#### PAGE TEXT
####################
As an example, "voice" written in this embodiment includes the
human voice. However, this is only an example and does not limit an
application range of the invention to the human voice. For example,
the AR control section 185 and the voice processing section 187 may
be configured to determine whether voice collected by the
microphone 63 or voice output from the right earphone 32 and the
left earphone 34 is voice recognizable as a language. Frequency
bands of the sound output by the right earphone 32 and the left
earphone 34, the sound collected by the microphone 63, and the
sound processed by the voice processing section 187 are not
particularly limited either. The frequency bands of the sound
output by the right earphone 32 and the left earphone 34, the sound
collected by the microphone 63, and the sound processed by the
voice processing section 187 may be different from one another. The
right earphone 32 and the left earphone 34, the microphone 63, and
the voice processing section 187 may process sound in the same
frequency band. An example of the frequency band may be sound
audible by the user, that is, sound in an audible frequency band of
the human or may include sound having a frequency outside the
audible frequency band. Further, a sampling frequency and the
number of quantizing bits of sound data processed in the HMD 100
are not limited either.
[0207] Further, in the embodiment, the configuration in which the
image display section 20 and the control device 10 are separated
and connected via the connecting section 40 is explained as an
example. However, it is also possible to adopt a configuration in
which the control device 10 and the image display section 20 are
integrated and worn on the head of the user.
[0208] For example, as a component that generates image light in
the image display section 20, the image display section 20 may
include an organic EL (electro-luminescence) display and an organic
EL control section. As the component that generates image light, an
LCOS (Liquid crystal on silicon; LCoS is a registered trademark), a
digital micro mirror device, and the like can also be used. For
example, the invention can also be applied to a head mounted
display of a laser retinal projection type. That is, a
configuration may be adopted in which the image generating section
includes a laser beam source and an optical system for guiding a
laser beam to the eyes of the user, makes the laser beam incident
on the eyes of the user to scan the retina, and forms an image on
the retina to thereby cause the user to visually recognize the
image. When the head mounted display of the laser retinal
projection type is adopted, "a region where image light can be
emitted in the image-light generating section" can be defined as an
image region recognized by the eyes of the user.
[0209] As an optical system that guides the image light to the eyes
of the user, a component can be adopted that includes an optical
member for transmitting external light made incident on the device
from the outside and makes the external light incident on the eyes
of the user together with the image light. An optical member
located in front of the eyes of the user and overlapping a part or
the entire visual field of the user may be used. Further, an
optical system of a scanning type that scans a laser beam or the
like and changes the laser beam to image light may be adopted. The
optical system is not limited to an optical system that guides the
image light inside the optical member and may be an optical system
including only a function of refracting and/or reflecting the image
light to guide the image light to the eyes of the user.
####################
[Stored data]
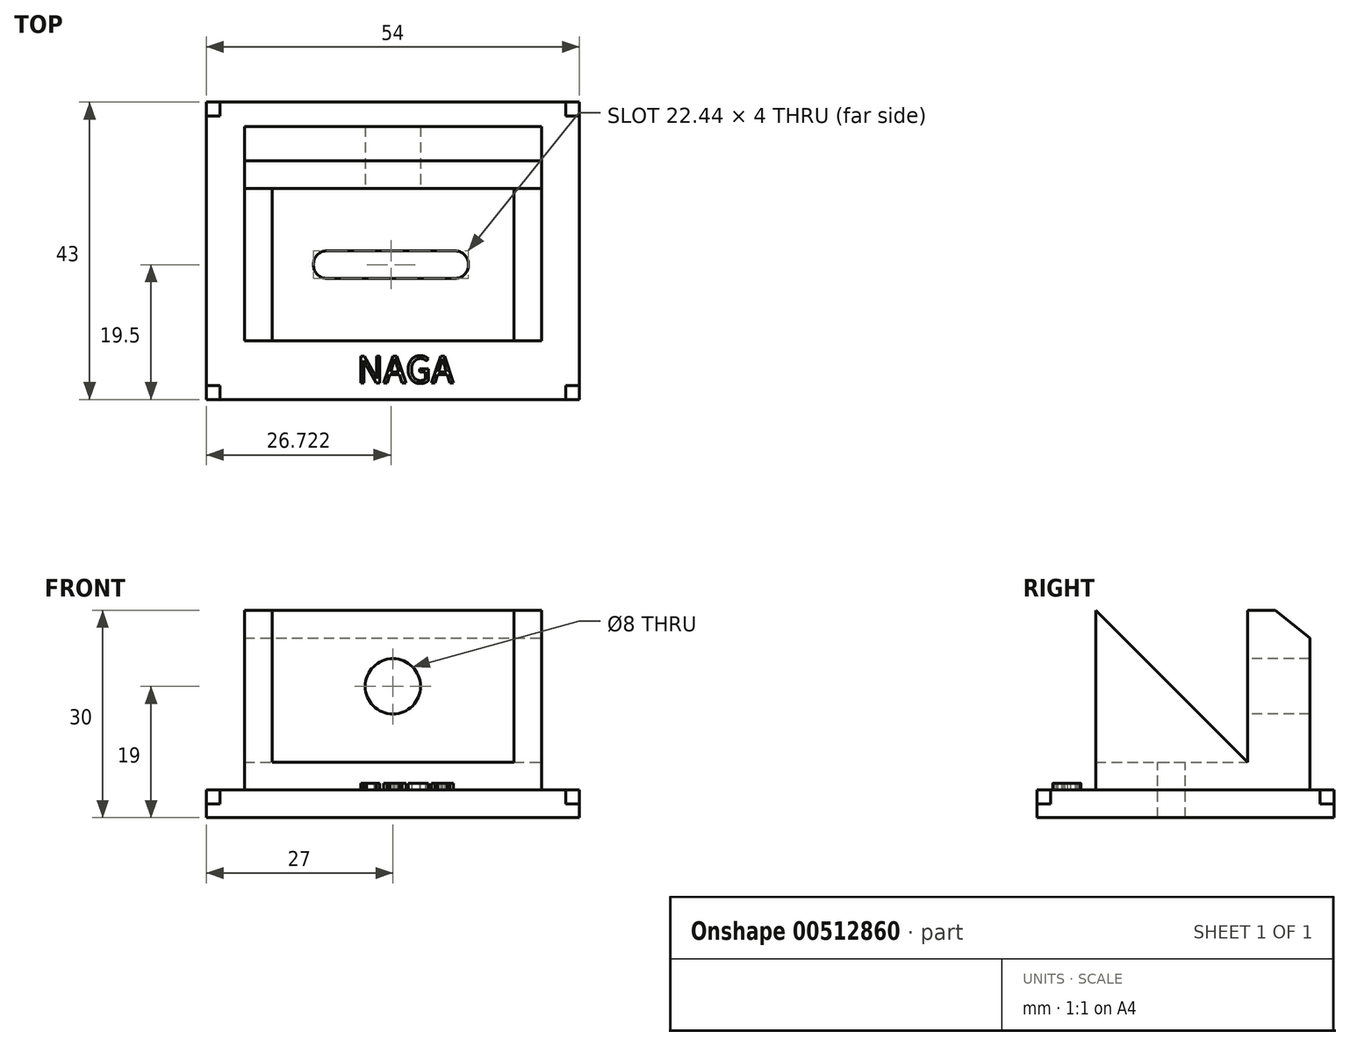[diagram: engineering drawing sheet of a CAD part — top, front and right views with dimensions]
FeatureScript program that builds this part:
annotation { "Feature Type Name" : "Feature", "Feature Type Description" : "" }
export const myFeature = defineFeature(function(context is Context, id is Id, definition is map)
    precondition{}
    {
        {
            var Q0;
            Q0=qCreatedBy(makeId("Top.planeOp"),FACE);
            var sketch = newSketch(context, id + "F0", { "sketchPlane" : qUnion([Q0])});
            skLineSegment(sketch, "E0.bottom", {"start": v(21.5, -13) * mm, "end": v(-21.5, -13) * mm});
            skLineSegment(sketch, "E0.top", {"start": v(21.5, 13) * mm, "end": v(-21.5, 13) * mm});
            skLineSegment(sketch, "E0.left", {"start": v(21.5, -13) * mm, "end": v(21.5, 13) * mm});
            skLineSegment(sketch, "E0.right", {"start": v(-21.5, -13) * mm, "end": v(-21.5, 13) * mm});
            skPoint(sketch, "E0.middle", {"position": v(0, 0) * mm});
            skLineSegment(sketch, "E1.bottom", {"start": v(27, -21.5) * mm, "end": v(-27, -21.5) * mm});
            skLineSegment(sketch, "E1.top", {"start": v(27, 21.5) * mm, "end": v(-27, 21.5) * mm});
            skLineSegment(sketch, "E1.left", {"start": v(27, -21.5) * mm, "end": v(27, 21.5) * mm});
            skLineSegment(sketch, "E1.right", {"start": v(-27, -21.5) * mm, "end": v(-27, 21.5) * mm});
            skSolve(sketch);
        }
        {
            var Q0;
            Q0=makeQuery(id+"F0.imprint","IMPRINT",FACE,{"disambiguationData":[TD([[makeQuery(id+"F0.imprint","IMPRINT",EDGE,{"derivedFrom":sQuery(id+"F0.wireOp",EDGE,"E0.bottom")}),-1.0]])]});
            extrude(context, id + "F1", {"entities" : qUnion([Q0]), "depth" : 26 * mm});
        }
        {
            var Q0;
            Q0=makeQuery(id+"F1.opExtrude","CAP_FACE",FACE,{"disambiguationData":[OSD([sQuery(id+"F0.wireOp",EDGE,"E0.bottom"),sQuery(id+"F0.wireOp",EDGE,"E0.top"),sQuery(id+"F0.wireOp",EDGE,"E0.left"),sQuery(id+"F0.wireOp",EDGE,"E0.right")])],"isStart":false});
            var sketch = newSketch(context, id + "F2", { "sketchPlane" : qUnion([Q0])});
            skLineSegment(sketch, "E2.bottom", {"start": v(-17.5, -13) * mm, "end": v(17.5, -13) * mm});
            skLineSegment(sketch, "E2.top", {"start": v(-17.5, 9) * mm, "end": v(17.5, 9) * mm});
            skLineSegment(sketch, "E2.left", {"start": v(-17.5, -13) * mm, "end": v(-17.5, 9) * mm});
            skLineSegment(sketch, "E2.right", {"start": v(17.5, -13) * mm, "end": v(17.5, 9) * mm});
            skSolve(sketch);
        }
        {
            var Q0;
            Q0 = qSketchRegion(id + "F2", true);
            extrude(context, id + "F3", {"entities" : qUnion([Q0]), "operationType" : NewBodyOperationType.REMOVE, "oppositeDirection" : true, "depth" : 22 * mm});
        }
        {
            var Q0;
            Q0=makeQuery(id+"F0.imprint","IMPRINT",FACE,{"disambiguationData":[TD([[makeQuery(id+"F0.imprint","IMPRINT",EDGE,{"derivedFrom":sQuery(id+"F0.wireOp",EDGE,"E0.bottom")}),-1.0]])]});
            var Q1;
            Q1=makeQuery(id+"F0.imprint","IMPRINT",FACE,{"disambiguationData":[TD([[makeQuery(id+"F0.imprint","IMPRINT",EDGE,{"derivedFrom":sQuery(id+"F0.wireOp",EDGE,"E0.bottom")}),1.0]])]});
            extrude(context, id + "F4", {"entities" : qUnion([Q0, Q1]), "operationType" : NewBodyOperationType.ADD, "oppositeDirection" : true, "depth" : 4 * mm});
        }
        {
            var Q0;
            Q0=makeQuery(id+"F4.opExtrude","SWEPT_FACE",FACE,{"disambiguationData":[OSD([sQuery(id+"F0.wireOp",EDGE,"E1.bottom")])]});
            var sketch = newSketch(context, id + "F5", { "sketchPlane" : qUnion([Q0])});
            skLineSegment(sketch, "E3.bottom", {"start": v(-27, 0) * mm, "end": v(-25, 0) * mm});
            skLineSegment(sketch, "E3.top", {"start": v(-27, -2) * mm, "end": v(-25, -2) * mm});
            skLineSegment(sketch, "E3.left", {"start": v(-27, 0) * mm, "end": v(-27, -2) * mm});
            skLineSegment(sketch, "E3.right", {"start": v(-25, 0) * mm, "end": v(-25, -2) * mm});
            skLineSegment(sketch, "E4.bottom", {"start": v(27, 0) * mm, "end": v(25, 0) * mm});
            skLineSegment(sketch, "E4.top", {"start": v(27, -2) * mm, "end": v(25, -2) * mm});
            skLineSegment(sketch, "E4.left", {"start": v(27, 0) * mm, "end": v(27, -2) * mm});
            skLineSegment(sketch, "E4.right", {"start": v(25, 0) * mm, "end": v(25, -2) * mm});
            skSolve(sketch);
        }
        {
            var Q0;
            Q0 = qSketchRegion(id + "F5", true);
            extrude(context, id + "F6", {"entities" : qUnion([Q0]), "operationType" : NewBodyOperationType.REMOVE, "oppositeDirection" : true, "depth" : 2 * mm});
        }
        {
            var Q0;
            Q0 = qSketchRegion(id + "F5", true);
            extrude(context, id + "F7", {"entities" : qUnion([Q0]), "operationType" : NewBodyOperationType.REMOVE, "oppositeDirection" : true, "depth" : 2 * mm});
        }
        {
            var Q0;
            Q0=makeQuery(id+"F4.opExtrude","SWEPT_FACE",FACE,{"disambiguationData":[OSD([sQuery(id+"F0.wireOp",EDGE,"E1.top")])]});
            var sketch = newSketch(context, id + "F8", { "sketchPlane" : qUnion([Q0])});
            skLineSegment(sketch, "E5.0", {"start": v(-25, 0) * mm, "end": v(-25, -2) * mm});
            skLineSegment(sketch, "E6.0", {"start": v(-27, -2) * mm, "end": v(-27, 0) * mm});
            skLineSegment(sketch, "E7.0", {"start": v(-27, -2) * mm, "end": v(-25, -2) * mm});
            skLineSegment(sketch, "E8.0", {"start": v(-27, 0) * mm, "end": v(-25, 0) * mm});
            skLineSegment(sketch, "E9.0.0", {"start": v(25, -2) * mm, "end": v(25, 0) * mm});
            skLineSegment(sketch, "E9.0.1", {"start": v(25, 0) * mm, "end": v(27, 0) * mm});
            skLineSegment(sketch, "E9.0.2", {"start": v(27, 0) * mm, "end": v(27, -2) * mm});
            skLineSegment(sketch, "E9.0.3", {"start": v(27, -2) * mm, "end": v(25, -2) * mm});
            skSolve(sketch);
        }
        {
            var Q0;
            Q0 = qSketchRegion(id + "F8", true);
            extrude(context, id + "F9", {"entities" : qUnion([Q0]), "operationType" : NewBodyOperationType.REMOVE, "oppositeDirection" : true, "depth" : 2 * mm});
        }
        {
            var Q0;
            Q0=makeQuery(id+"F3.boolean.opBoolean","COPY",FACE,{"derivedFrom":makeQuery(id+"F3.opExtrude","CAP_FACE",FACE,{"disambiguationData":[OSD([sQuery(id+"F2.wireOp",EDGE,"E2.bottom"),sQuery(id+"F2.wireOp",EDGE,"E2.top"),sQuery(id+"F2.wireOp",EDGE,"E2.left"),sQuery(id+"F2.wireOp",EDGE,"E2.right")])],"isStart":false})});
            var sketch = newSketch(context, id + "F10", { "sketchPlane" : qUnion([Q0])});
            skLineSegment(sketch, "E10", {"start": v(-9.5, 0) * mm, "end": v(8.94, 0) * mm});
            skLineSegment(sketch, "E11", {"start": v(8.94, 0) * mm, "end": v(8.94, -4) * mm});
            skLineSegment(sketch, "E12", {"start": v(8.94, -4) * mm, "end": v(-9.5, -4) * mm});
            skLineSegment(sketch, "E13", {"start": v(-9.5, -4) * mm, "end": v(-9.5, 0) * mm});
            skArc(sketch, "E14", {"start": v(-9.5, 0) * mm, "mid": v(-11.5, -2) * mm, "end": v(-9.5, -4) * mm});
            skLineSegment(sketch, "E15", {"start": v(0, 1.02) * mm, "end": v(0, 1.02) * mm});
            skLineSegment(sketch, "E16", {"start": v(-0.28, -6.71) * mm, "end": v(-0.28, 5.18) * mm, "construction": true});
            skPoint(sketch, "E16.startSnap0", {"position": v(-0.28, -4) * mm});
            skArc(sketch, "E17.MirrorCS", {"start": v(8.94, 0) * mm, "mid": v(10.94, -2) * mm, "end": v(8.94, -4) * mm});
            skSolve(sketch);
        }
        {
            var Q0;
            Q0 = qSketchRegion(id + "F10", true);
            extrude(context, id + "F11", {"entities" : qUnion([Q0]), "operationType" : NewBodyOperationType.REMOVE, "oppositeDirection" : true, "depth" : 25 * mm});
        }
        {
            var Q0;
            Q0=makeQuery(id+"F3.boolean.opBoolean","COPY",FACE,{"derivedFrom":makeQuery(id+"F3.opExtrude","SWEPT_FACE",FACE,{"disambiguationData":[OSD([sQuery(id+"F2.wireOp",EDGE,"E2.left")])]})});
            var sketch = newSketch(context, id + "F12", { "sketchPlane" : qUnion([Q0])});
            skLineSegment(sketch, "E18.0", {"start": v(-13, 4) * mm, "end": v(9, 4) * mm});
            skLineSegment(sketch, "E19.0", {"start": v(-13, 4) * mm, "end": v(-13, 26) * mm});
            skLineSegment(sketch, "E20.0", {"start": v(-13, 26) * mm, "end": v(9, 26) * mm});
            skLineSegment(sketch, "E21.0", {"start": v(9, 4) * mm, "end": v(9, 26) * mm});
            skLineSegment(sketch, "E22", {"start": v(-13, 4) * mm, "end": v(9, 26) * mm});
            skLineSegment(sketch, "E23", {"start": v(-13, 26) * mm, "end": v(9, 4) * mm});
            skCircle(sketch, "E24", {"center": v(-2, 15) * mm, "radius": 4 * mm});
            skSolve(sketch);
        }
        {
            var Q0;
            {var subQ0=sQuery(id+"F12.wireOp",EDGE,"E24");var subQ1=sQuery(id+"F12.wireOp",EDGE,"E22");var subQ2=makeQuery(id+"F12.imprint","INTERSECT",VERTEX,{"disambiguationData":[OD(0.0)],"derivedFrom":[subQ1,subQ0]});Q0=makeQuery(id+"F12.imprint","IMPRINT",FACE,{"disambiguationData":[TD([[makeQuery(id+"F12.imprint","IMPRINT",EDGE,{"disambiguationData":[TD([[subQ2,-1.0]])],"derivedFrom":subQ1}),-1.0]])]});}
            var Q1;
            {var subQ0=sQuery(id+"F12.wireOp",EDGE,"E24");var subQ1=sQuery(id+"F12.wireOp",EDGE,"E22");var subQ2=makeQuery(id+"F12.imprint","INTERSECT",VERTEX,{"disambiguationData":[OD(0.0)],"derivedFrom":[subQ1,subQ0]});Q1=makeQuery(id+"F12.imprint","IMPRINT",FACE,{"disambiguationData":[TD([[makeQuery(id+"F12.imprint","IMPRINT",EDGE,{"disambiguationData":[TD([[subQ2,-1.0]])],"derivedFrom":subQ1}),1.0]])]});}
            var Q2;
            {var subQ0=sQuery(id+"F12.wireOp",EDGE,"E23");var subQ1=sQuery(id+"F12.wireOp",EDGE,"E22");var subQ2=makeQuery(id+"F12.imprint","INTERSECT",VERTEX,{"derivedFrom":[subQ1,subQ0]});Q2=makeQuery(id+"F12.imprint","IMPRINT",FACE,{"disambiguationData":[TD([[makeQuery(id+"F12.imprint","IMPRINT",EDGE,{"disambiguationData":[TD([[subQ2,-1.0]])],"derivedFrom":subQ1}),-1.0]])]});}
            var Q3;
            {var subQ0=sQuery(id+"F12.wireOp",EDGE,"E23");var subQ1=sQuery(id+"F12.wireOp",EDGE,"E22");var subQ2=makeQuery(id+"F12.imprint","INTERSECT",VERTEX,{"derivedFrom":[subQ1,subQ0]});Q3=makeQuery(id+"F12.imprint","IMPRINT",FACE,{"disambiguationData":[TD([[makeQuery(id+"F12.imprint","IMPRINT",EDGE,{"disambiguationData":[TD([[subQ2,-1.0]])],"derivedFrom":subQ1}),1.0]])]});}
            extrude(context, id + "F13", {"entities" : qUnion([Q0, Q1, Q2, Q3]), "operationType" : NewBodyOperationType.REMOVE, "oppositeDirection" : true, "depth" : 50 * mm, "hasSecondDirection" : true, "secondDirectionOppositeDirection" : false, "secondDirectionDepth" : 50 * mm});
        }
        {
            var Q0;
            Q0=makeQuery(id+"F1.opExtrude","SWEPT_FACE",FACE,{"disambiguationData":[OSD([sQuery(id+"F0.wireOp",EDGE,"E0.left")])]});
            var sketch = newSketch(context, id + "F14", { "sketchPlane" : qUnion([Q0])});
            skLineSegment(sketch, "E25.bottom", {"start": v(13, 0) * mm, "end": v(18, 0) * mm});
            skLineSegment(sketch, "E25.top", {"start": v(13, 26) * mm, "end": v(18, 26) * mm});
            skLineSegment(sketch, "E25.left", {"start": v(13, 0) * mm, "end": v(13, 26) * mm});
            skLineSegment(sketch, "E25.right", {"start": v(18, 0) * mm, "end": v(18, 26) * mm});
            skSolve(sketch);
        }
        {
            var Q0;
            Q0=makeQuery(id+"F14.imprint","IMPRINT",FACE,{"disambiguationData":[TD([[makeQuery(id+"F14.imprint","IMPRINT",EDGE,{"derivedFrom":sQuery(id+"F14.wireOp",EDGE,"E25.bottom")}),1.0]])]});
            extrude(context, id + "F15", {"entities" : qUnion([Q0]), "operationType" : NewBodyOperationType.ADD, "oppositeDirection" : true, "depth" : 43 * mm});
        }
        {
            var Q0;
            Q0=makeQuery(id+"F15.boolean.opBoolean","MERGE",FACE,{"derivedFrom":[makeQuery(id+"F1.opExtrude","SWEPT_FACE",FACE,{"disambiguationData":[OSD([sQuery(id+"F0.wireOp",EDGE,"E0.left")])]}),makeQuery(id+"F15.opExtrude","CAP_FACE",FACE,{"disambiguationData":[OSD([sQuery(id+"F14.wireOp",EDGE,"E25.bottom"),sQuery(id+"F14.wireOp",EDGE,"E25.top"),sQuery(id+"F14.wireOp",EDGE,"E25.left"),sQuery(id+"F14.wireOp",EDGE,"E25.right")])],"isStart":true})]});
            var sketch = newSketch(context, id + "F16", { "sketchPlane" : qUnion([Q0])});
            skLineSegment(sketch, "E26", {"start": v(18, 26) * mm, "end": v(18, 22) * mm});
            skLineSegment(sketch, "E27", {"start": v(18, 22) * mm, "end": v(13, 26) * mm});
            skLineSegment(sketch, "E28", {"start": v(13, 26) * mm, "end": v(18, 26) * mm});
            skSolve(sketch);
        }
        {
            var Q0;
            Q0 = qSketchRegion(id + "F16", true);
            extrude(context, id + "F17", {"entities" : qUnion([Q0]), "operationType" : NewBodyOperationType.REMOVE, "oppositeDirection" : true, "depth" : 46 * mm});
        }
        {
            var Q0;
            Q0=makeQuery(id+"F3.boolean.opBoolean","COPY",FACE,{"derivedFrom":makeQuery(id+"F3.opExtrude","SWEPT_FACE",FACE,{"disambiguationData":[OSD([sQuery(id+"F2.wireOp",EDGE,"E2.top")])]})});
            var sketch = newSketch(context, id + "F18", { "sketchPlane" : qUnion([Q0])});
            skLineSegment(sketch, "E29", {"start": v(-17.5, 26) * mm, "end": v(17.5, 4) * mm});
            skLineSegment(sketch, "E30", {"start": v(17.5, 26) * mm, "end": v(-17.5, 4) * mm});
            skCircle(sketch, "E31", {"center": v(0, 15) * mm, "radius": 4 * mm});
            skSolve(sketch);
        }
        {
            var Q0;
            Q0 = qSketchRegion(id + "F18", true);
            extrude(context, id + "F19", {"entities" : qUnion([Q0]), "operationType" : NewBodyOperationType.REMOVE, "oppositeDirection" : true, "depth" : 25 * mm});
        }
        {
            var Q0;
            Q0=makeQuery(id+"F4.opExtrude","CAP_FACE",FACE,{"disambiguationData":[OSD([sQuery(id+"F0.wireOp",EDGE,"E1.bottom"),sQuery(id+"F0.wireOp",EDGE,"E1.top"),sQuery(id+"F0.wireOp",EDGE,"E1.left"),sQuery(id+"F0.wireOp",EDGE,"E1.right")])],"isStart":true});
            var sketch = newSketch(context, id + "F20", { "sketchPlane" : qUnion([Q0])});
            skText(sketch, "E32", { "text": "NAGA", "fontName": "NotoSansCJKjp-Regular.otf"});
            const initialGuessF20  = {"E32": [-0.0052, -0.01913, 1, 0, 0.00384]};
            skSetInitialGuess(sketch, initialGuessF20);
            skSolve(sketch);
        }
        {
            var Q0;
            Q0 = qSketchRegion(id + "F20", true);
            extrude(context, id + "F21", {"entities" : qUnion([Q0]), "operationType" : NewBodyOperationType.ADD, "depth" : 1 * mm, "offsetDistance" : 25 * mm});
        }
    });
####################
#### BRIEF
Can you extract the stretch of the head-mounted display text from "[0209] As an" through "to the eyes of the user.", word for word?

#### RESPONSE
[0209] As an optical system that guides the image light to the eyes
of the user, a component can be adopted that includes an optical
member for transmitting external light made incident on the device
from the outside and makes the external light incident on the eyes
of the user together with the image light. An optical member
located in front of the eyes of the user and overlapping a part or
the entire visual field of the user may be used. Further, an
optical system of a scanning type that scans a laser beam or the
like and changes the laser beam to image light may be adopted. The
optical system is not limited to an optical system that guides the
image light inside the optical member and may be an optical system
including only a function of refracting and/or reflecting the image
light to guide the image light to the eyes of the user.